▶ TEXT TO READ:
As a result of their mid-range apathy, the Dragons’ shot charts resemble the bottom of a teenager’s face. The shots near the hoop are the nose. The arc of threes form a smile. The mid-range shots are unwanted spots of acne.

Allen barely has to mention offense in their pre-game film sessions anymore. Instead, as the players ate buckets of chicken wings last week, he showed them clips of defense, reminded players where to position themselves for rebounds and instructed Pine City’s boys to ignore a rumor the other team’s star wasn’t playing, which began when he was spotted wearing a cast on Snapchat.

Of course, Pine City’s strategy doesn’t always work. The obvious downside is that while NBA teams miss more 3-pointers than they make, high-school teams miss even more often. That’s what happened last week when the Dragons lost to Minnesota’s reigning state champions: the Braham Bombers.

After the game, Allen stared at the iPad that had tracked Pine City’s stats. He saw that his team had sunk a total of seven 3-pointers.

“Seven for… something,” he said. “A lot.”

The more exact number was 37—their worst shooting night in several years. But the players and coaches weren’t discouraged. Allen assured the Dragons in the locker room that there would always be games when their shots didn’t go in. “The percentages even out,” he said. And the percentages would always be on their side.

▶ DATASET RECORDS:
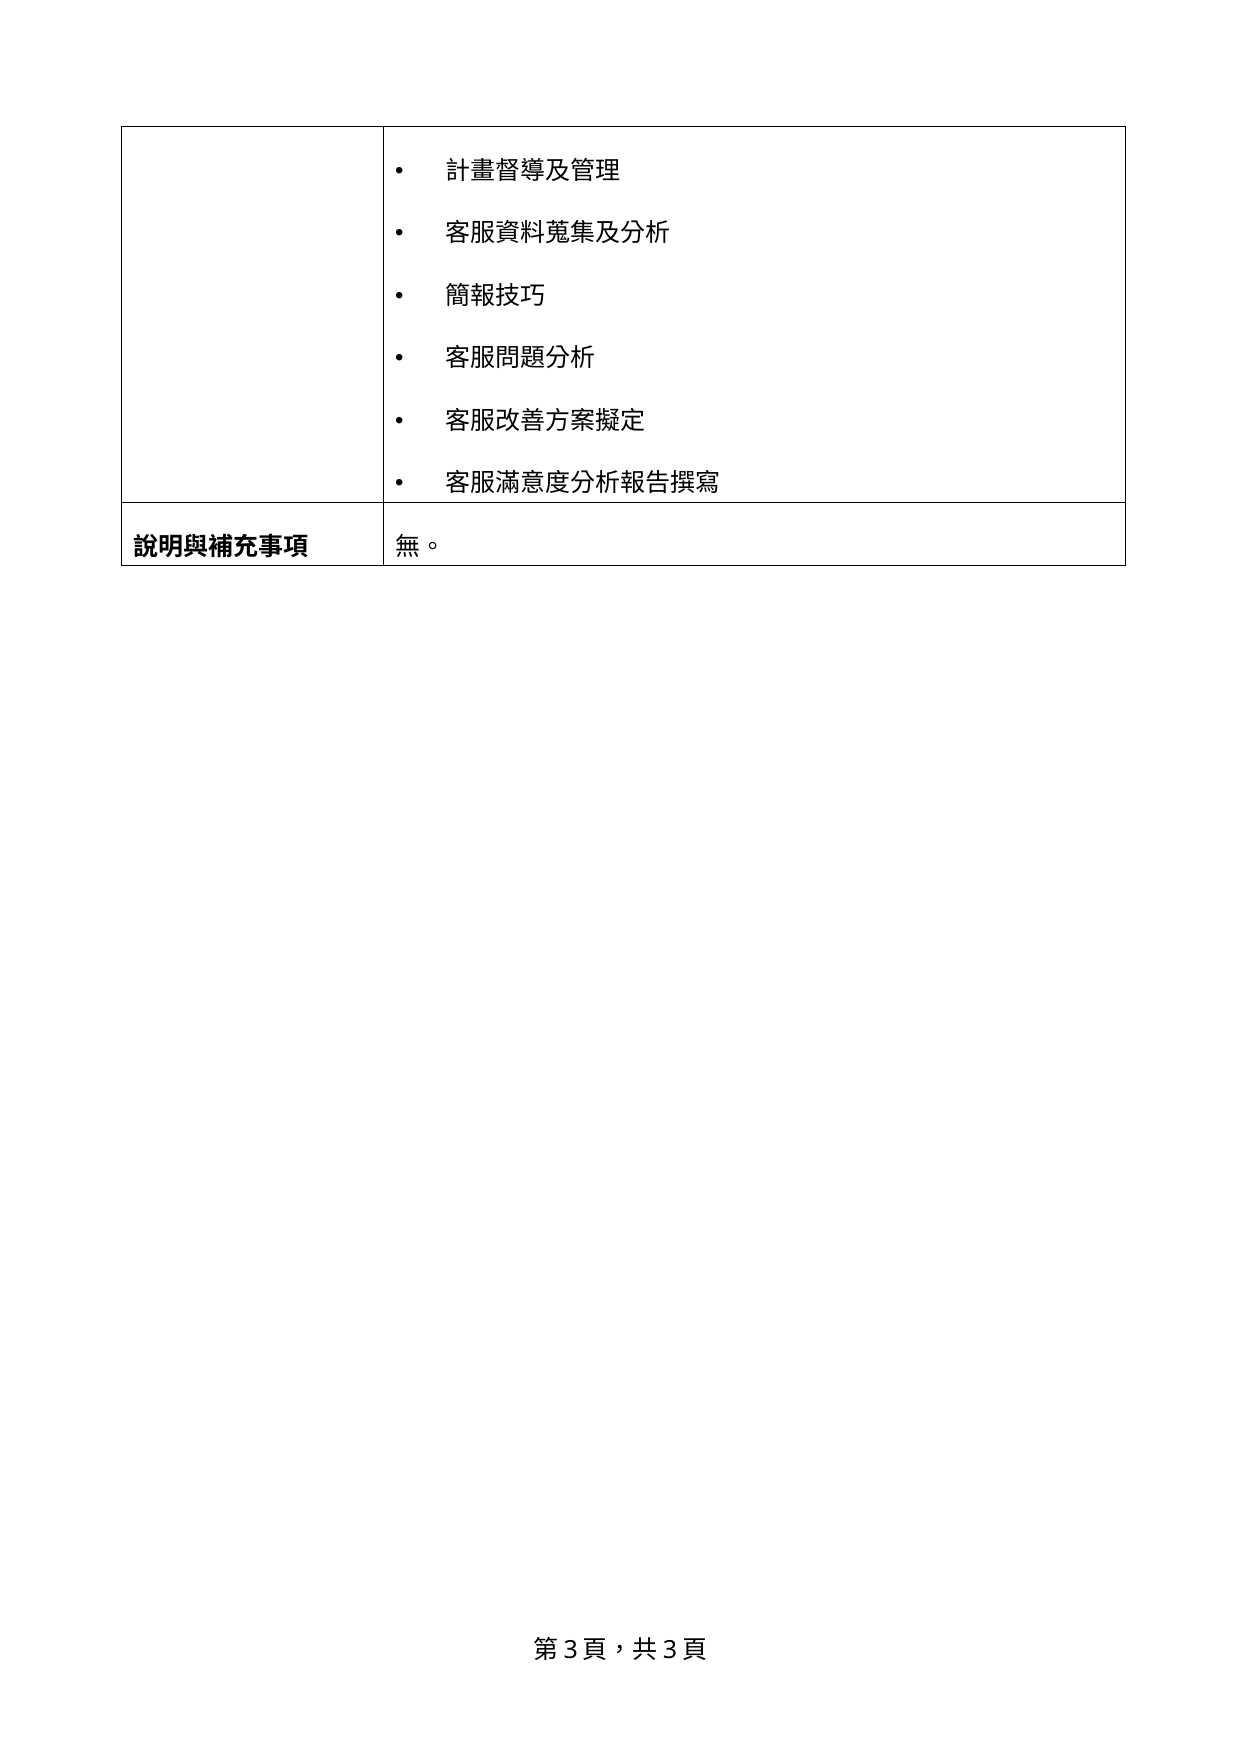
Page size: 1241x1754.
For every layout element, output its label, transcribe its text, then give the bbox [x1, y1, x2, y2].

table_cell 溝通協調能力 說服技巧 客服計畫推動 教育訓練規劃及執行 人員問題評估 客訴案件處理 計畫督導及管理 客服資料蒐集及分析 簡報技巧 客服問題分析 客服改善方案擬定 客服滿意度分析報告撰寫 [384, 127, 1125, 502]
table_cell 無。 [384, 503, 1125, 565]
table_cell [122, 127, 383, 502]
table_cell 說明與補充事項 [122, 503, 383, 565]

▶ WHAT IS REQUIRED: Reproduce the Pine City basketball text above word for word, between "As a result" and "cast on Snapchat.", inclusive.

▶ SOLUTION FOR THIS PROBLEM:
As a result of their mid-range apathy, the Dragons’ shot charts resemble the bottom of a teenager’s face. The shots near the hoop are the nose. The arc of threes form a smile. The mid-range shots are unwanted spots of acne.

Allen barely has to mention offense in their pre-game film sessions anymore. Instead, as the players ate buckets of chicken wings last week, he showed them clips of defense, reminded players where to position themselves for rebounds and instructed Pine City’s boys to ignore a rumor the other team’s star wasn’t playing, which began when he was spotted wearing a cast on Snapchat.